In recent years, the Non-Fungible Token ( NFT ) phenomenon has rocked the art world like a bolt from the blue, bringing with it promises of revolution, democratization, and new creative frontiers. Today, however, we find ourselves reflecting on the rapid decline of this market, a decline that affects not only economic value but, more profoundly, cultural and symbolic trust in the medium. How did we move from digital utopia to disillusionment? And, most importantly, are NFTs really “art” or just a new language of the economy?
When NFTs began to gain attention in 2020-2021, they were accompanied by an almost messianic aura. Digital artists, often relegated to the margins of the traditional market, sawblockchain as a chance for emancipation. NFTs promised authenticity and uniqueness in the digital realm, where each copy is indistinguishable from the original. Not only that: smart contracts offered artists the chance to earn perpetual royalties, a revolutionary concept in a world where control over the work often gets out of hand after the first sale.
This utopian rhetoric was amplified by the complicity of platforms, investors, and celebrities, who helped turn NFTs into a mainstream phenomenon. NFT art, rather than an aesthetic movement, presented itself as an economic movement, a capitalist expansion into the territories of creativity. NFTs have always stood on the border between the worlds of art and finance, generating intense debates about their nature. Can they be considered art or are they simply investment tools disguised as creativity? The answer depends largely on their use.
At best, NFTs have been an innovative means for digital artists to express concepts related to technology, digital culture, and temporality. Some projects, such as those by artists like Pak or Refik Anadol, have pushed the boundaries of digital aesthetics, exploring the relationship between the audience and the immateriality of art. In these cases, artistic content is preeminent and blockchain technology becomes a means to preserve uniqueness and trace provenance. However, a large part of the NFT phenomenon has been dominated by speculation. Buyers and collectors seemed more interested in resale value than in the significance of the work itself. There was a widespread notion that possession of an NFT, rather than aesthetic or conceptual enjoyment, was the ultimate goal. This has led many to view NFTs as a financial product, a digital asset to be bought and sold rather than contemplated. This duality lays bare an existential tension for NFTs: they can exist as art only if their meaning transcends economic value, but their very structure (based on Blockchain and market) pushes them toward commodification.

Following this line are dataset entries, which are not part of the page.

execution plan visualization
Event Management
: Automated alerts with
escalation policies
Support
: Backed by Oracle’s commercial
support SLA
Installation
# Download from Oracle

Soon, the idealistic narrative cracked. The NFT market turned out to be a place of unbridled speculation, where value was no longer tied to quality or artistic innovation but to artificial scarcity and the promise of exorbitant economic returns. Works such as Beeple’s Everydays: The First 5000 Days, which sold for $69 million, marked not so much a victory for digital art as a spectacularization of the market.
This dynamic has raised profound questions: what happens to art when its value is measured in cryptocurrency instead of meaning? The promise of democratization turned into an elitist reality, where only wealthy collectors could afford meaningful works. Meanwhile, lesser-known artists remained invisible, crushed by an ecosystem dominated by marketing and sensationalism.
The collapse of the cryptocurrency market in 2022 had devastating repercussions for NFTs, exposing the fragility of the system. Platforms collapsed, valuations halved, and even the most enthusiastic collectors began to question the intrinsic value of these works. This was compounded by growing awareness of the environmental impact of blockchain proof-of-work, which fueled criticism of a technological system perceived as unsustainable and speculative.
But the real decline has not only been economic. NFTs lost their status as desirable objects, turning into symbols of a speculative bubble rather than a cultural vanguard. The same artists who had embraced the medium began to distance themselves, partly disillusioned by market dynamics, partly in search of new, less compromised forms of expression.
The NFT story offers us an opportunity to reflect on the relationship between art and technology, but also on the role of the market in defining cultural value. It is too early to declare the death of NFTs: although they have lost their centrality, there continue to be active niches where the medium is explored with more critical and conscious approaches.
Their future as art, however, will depend on artists’ ability to break free from speculative dynamics and bring attention back to the meaning and cultural impact of the works. NFTs can be a powerful medium for exploring the relationship between virtual and real, between identity and technology. But as long as they are perceived as investments before works, they risk losing all artistic legitimacy.
The NFT phenomenon, in its rise and decline, has been a mirror of our times. It has embodied our technological hopes, our mercantile obsessions, and our ecological anxieties. Perhaps more than a failure, NFT has been a collective experiment, a laboratory in which we tested the boundaries between real and virtual, between value and meaning.
In the uncertainty of this parable, one question remains: what makes a work a work of art? NFTs, rather than answering, have forced us to confront this question, revealing the contradictions of a world where cultural value and economic value are in constant conflict. Not everything that can be sold is art, and not everything that is art can be sold. But in this space of tension, art (and perhaps NFTs) can still find its way.